Più dell'80% dei lettori online di YACHT ritiene che secondo l'indagine La squadra americana non crede più nella rimonta. Se stasera il difensore non riuscirà a ripartire, probabilmente avrà ragione. Se Oracle Team USA non riuscirà a ottenere due vittorie, sarà quasi impossibile vincere. Ai neozelandesi servono ancora cinque vittorie, a Oracle dieci. Anche ogni giornata che finisce in pareggio è una vittoria per i neozelandesi, perché ogni 1:1 preserva il loro vantaggio.
Come si è arrivati a questa situazione? In quattro delle cinque regate disputate finora, il defender Oracle Team USA è stato in testa. Tuttavia, i neozelandesi hanno vinto quattro delle cinque gare. Qualcosa deve essere andato storto. Lo pensa anche il capo del team Russell Coutts, che ha ritirato la barca dalla seconda regata di martedì. Per riorganizzarsi, si diceva.
Era evidente che il gatto aveva una debolezza di bolina. Anche alcuni errori tattici erano evidenti. Anche se è sempre facile fare bella figura come tattico con una barca più veloce, gli errori sembravano inspiegabili per l'esperienza di Kostecki. È stato subito identificato come capro espiatorio. Secondo alcuni esperti, non era all'altezza della velocità dei catamarani e quindi della velocità delle decisioni necessarie.
Il veterano della Coppa America e commentatore Gary Jobson, invece, ha trovato una spiegazione molto plausibile. E ha a che fare con la tecnologia.

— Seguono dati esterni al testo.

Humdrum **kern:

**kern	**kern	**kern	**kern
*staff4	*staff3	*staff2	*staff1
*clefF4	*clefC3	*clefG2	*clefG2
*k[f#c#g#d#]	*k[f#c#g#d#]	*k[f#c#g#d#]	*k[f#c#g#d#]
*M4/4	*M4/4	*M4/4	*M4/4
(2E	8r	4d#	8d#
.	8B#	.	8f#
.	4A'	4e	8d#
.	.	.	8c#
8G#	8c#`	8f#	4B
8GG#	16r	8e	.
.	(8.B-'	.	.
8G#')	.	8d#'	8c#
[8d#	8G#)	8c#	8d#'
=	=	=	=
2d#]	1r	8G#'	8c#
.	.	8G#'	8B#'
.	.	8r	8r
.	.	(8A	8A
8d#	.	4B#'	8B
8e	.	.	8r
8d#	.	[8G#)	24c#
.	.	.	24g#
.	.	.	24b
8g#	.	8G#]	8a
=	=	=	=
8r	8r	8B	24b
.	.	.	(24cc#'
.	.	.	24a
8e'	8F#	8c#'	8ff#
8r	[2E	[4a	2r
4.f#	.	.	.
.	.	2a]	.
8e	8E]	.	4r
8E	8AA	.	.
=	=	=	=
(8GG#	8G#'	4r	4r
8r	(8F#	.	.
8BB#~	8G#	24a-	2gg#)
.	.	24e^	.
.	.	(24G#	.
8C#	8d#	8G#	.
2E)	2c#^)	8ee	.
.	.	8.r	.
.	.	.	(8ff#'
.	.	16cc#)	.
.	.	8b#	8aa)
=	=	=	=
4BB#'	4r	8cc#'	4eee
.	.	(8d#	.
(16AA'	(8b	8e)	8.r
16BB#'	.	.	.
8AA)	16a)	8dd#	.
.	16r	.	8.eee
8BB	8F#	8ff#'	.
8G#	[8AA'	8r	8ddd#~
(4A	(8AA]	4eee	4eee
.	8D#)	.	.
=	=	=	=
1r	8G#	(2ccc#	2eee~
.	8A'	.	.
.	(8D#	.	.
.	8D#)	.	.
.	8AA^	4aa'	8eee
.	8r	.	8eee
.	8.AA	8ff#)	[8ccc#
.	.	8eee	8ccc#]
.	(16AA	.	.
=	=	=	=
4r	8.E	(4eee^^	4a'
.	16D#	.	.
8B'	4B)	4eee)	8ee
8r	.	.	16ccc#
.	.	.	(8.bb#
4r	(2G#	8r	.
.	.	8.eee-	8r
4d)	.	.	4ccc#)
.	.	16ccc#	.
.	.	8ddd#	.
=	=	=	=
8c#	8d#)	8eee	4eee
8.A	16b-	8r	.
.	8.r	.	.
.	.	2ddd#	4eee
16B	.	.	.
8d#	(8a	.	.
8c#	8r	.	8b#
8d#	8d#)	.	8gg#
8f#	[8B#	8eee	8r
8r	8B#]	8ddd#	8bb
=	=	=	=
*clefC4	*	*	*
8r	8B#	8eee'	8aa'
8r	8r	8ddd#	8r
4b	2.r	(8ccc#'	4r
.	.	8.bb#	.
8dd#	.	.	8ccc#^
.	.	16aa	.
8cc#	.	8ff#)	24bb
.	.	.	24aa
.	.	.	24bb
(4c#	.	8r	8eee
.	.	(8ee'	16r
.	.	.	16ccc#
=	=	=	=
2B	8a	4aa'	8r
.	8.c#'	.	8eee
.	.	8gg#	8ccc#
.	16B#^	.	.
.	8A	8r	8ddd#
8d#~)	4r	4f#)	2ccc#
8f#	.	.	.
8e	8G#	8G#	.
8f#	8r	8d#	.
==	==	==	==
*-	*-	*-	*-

La barca neozelandese ha un fiocco autovirante, mentre la vela di prua della barca americana deve essere virata e strambata a mano. Questo tiene occupato un trimmer durante la manovra. Sulle barche neozelandesi, invece, questo può essere utilizzato come un vero e proprio macinino che pressurizza i sistemi idraulici. I neozelandesi dispongono quindi di quattro vere e proprie smerigliatrici.
Sulla barca americana ce ne sono solo tre, quindi il tattico deve essere coinvolto. Kostecki era costantemente impegnato a guidare un grinder a poppa, oltre ai suoi compiti tattici. Il suo omologo Ray Davies, invece, ha potuto concentrarsi completamente sull'osservazione della zona, delle raffiche, dei bordi della corrente e dell'avversario: un vantaggio da non sottovalutare, soprattutto alle alte velocità dei cat. Tanto più che Kostecki, all'età di 49 anni, non è più in grado di far fronte alle elevate esigenze fisiche di queste imbarcazioni.
Questa teoria è avvalorata dal fatto che il team Oracle si è allenato mercoledì, giorno di riposo, con il britannico Ben Ainslie nella posizione di tattico. È il velista olimpico con più esperienza in assoluto e, in quanto timoniere di dinghy finlandesi, è abituato alla fatica fisica abbinata a elevate esigenze mentali.
Vedremo se Ainslie sarà a bordo stasera. Molto più importante, tuttavia, è la questione se i progettisti del team riusciranno a compensare lo svantaggio in termini di velocità. In caso contrario, la prossima notte sarà probabilmente la decisione preliminare della 34a America's Cup.
La trasmissione inizia alle ore 22.00 e può essere essere seguito qui.